Осенью 1921 года Рэнд поступает в Петроградский университет на трехлетний курс, объединивший историю, филологию и право, а после его окончания в 1924-м идет в Школу экранного искусства, где собирается изучать кинематограф. Но ее главная цель к этому времени уже иная: девятнадцатилетняя вундеркиндка мечтает покинуть СССР. Не желая ни слова слышать об утопическом «новом человеке», она хочет сделать себя сама, согласно своим собственным убеждениям, и стать тем, кто она есть на самом деле: творцом собственного мира. Она стремится на свободу, в страну своих кумиров – кинозвезд и режиссеров. В Соединенные Штаты.
К началу 1926 года родителям удается получить для дочери выездную визу и отправить ее к родственникам в Чикаго. И вот спустя шесть недель, полных приключений (Рига – Берлин – Гавр – Нью-Йорк), она едет на автобусе в Голливуд, чтобы писать там книги и сценарии. Алисе Розенбаум двадцать один год, она почти не говорит по-английски и хочет, чтобы теперь ее называли исключительно Айн Рэнд. Если старый мир обречен, то в новом у нее еще есть шанс стать другим человеком. Она клянется скорее умереть, чем вернуться на родину.
Только логика
Следующие семнадцать лет жизни Рэнд – это ежедневная борьба за американскую мечту. После публикации Источника перед ней забрезжила надежда на осуществление жизненной цели, тогда как ее сестрам и родителям грозит смерть от голода в Ленинграде, окруженном гитлеровской армией. Конечно, если они еще живы. Ведь нет никакой возможности узнать это. Даже те скудные сведения – по большей части слухи – о происходящем в осажденном городе, что доходят с той стороны Атлантики, далеко превосходят обычное человеческое понимание. К весне 1943 года в Ленинграде будто бы погибло около миллиона жителей. Давно перебиты и съедены все собаки и кошки. Говорят о распространении каннибализма[30]. Нет, с нее довольно. Всё это она уже пережила. Голод. Тиф. Трупы. Именно это раскрыло ей глаза. И теперь у нее философский взгляд на вещи.
По мнению Рэнд, кровожадность Гитлера и Сталина подчинена одной и той же логике, логике насильственного порабощения отдельного индивида государством во имя коллектива, стоящего выше с идейной точки зрения. И как ни называй этот коллектив: «класс», «народ», «нация» или «раса», – различия лишь внешние. Потому что по своим задачам, методам и, прежде всего, по своим человеконенавистническим деяниям все «тоталитаризмы» (с начала сороковых годов Рэнд называет этим словом любые политические угрозы) в конечном счете одинаковы[31]. Сначала тоталитаризм победил в России, затем – в Италии, затем – в Германии. Ни одна страна не застрахована от него. В том числе США. Тем более США! Ведь успех тоталитарных режимов в осуществлении последовательного, хорошо продуманного закабаления людей зависит не от публичной поддержки народных масс, а только и исключительно от их тупого равнодушия.

● **Исходные данные**

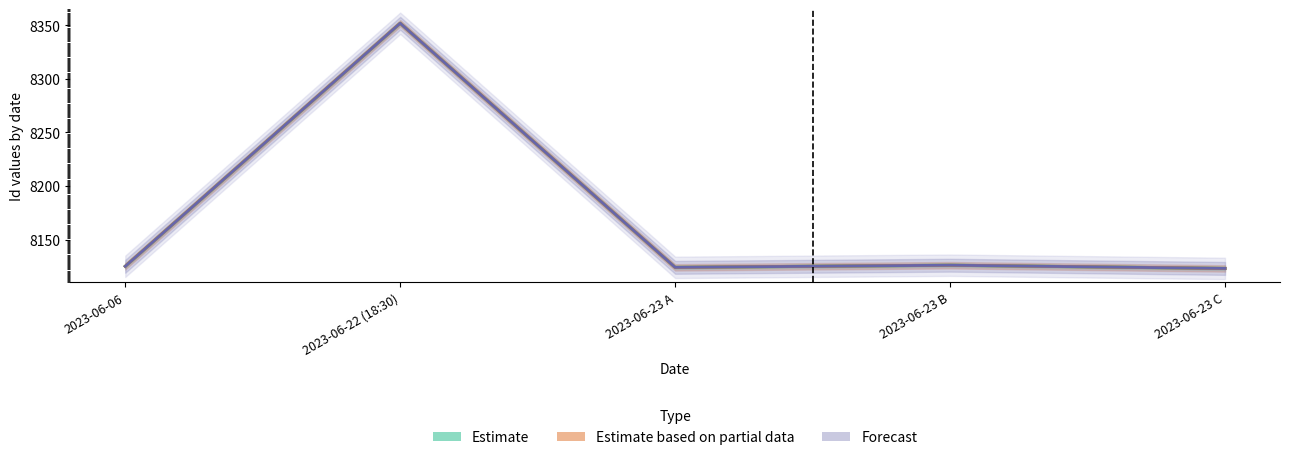

Does the chart display data point markers on the line(s)?

No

● **О задании**
Замените «Ленинграде» на «городе на Неве» в отрывке об Айн Рэнд от слов «Только логика» до слов «взгляд на вещи.» и приведите этот фрагмент целиком.

● **Результат задания**
Только логика
Следующие семнадцать лет жизни Рэнд – это ежедневная борьба за американскую мечту. После публикации Источника перед ней забрезжила надежда на осуществление жизненной цели, тогда как ее сестрам и родителям грозит смерть от голода в городе на Неве, окруженном гитлеровской армией. Конечно, если они еще живы. Ведь нет никакой возможности узнать это. Даже те скудные сведения – по большей части слухи – о происходящем в осажденном городе, что доходят с той стороны Атлантики, далеко превосходят обычное человеческое понимание. К весне 1943 года в городе на Неве будто бы погибло около миллиона жителей. Давно перебиты и съедены все собаки и кошки. Говорят о распространении каннибализма[30]. Нет, с нее довольно. Всё это она уже пережила. Голод. Тиф. Трупы. Именно это раскрыло ей глаза. И теперь у нее философский взгляд на вещи.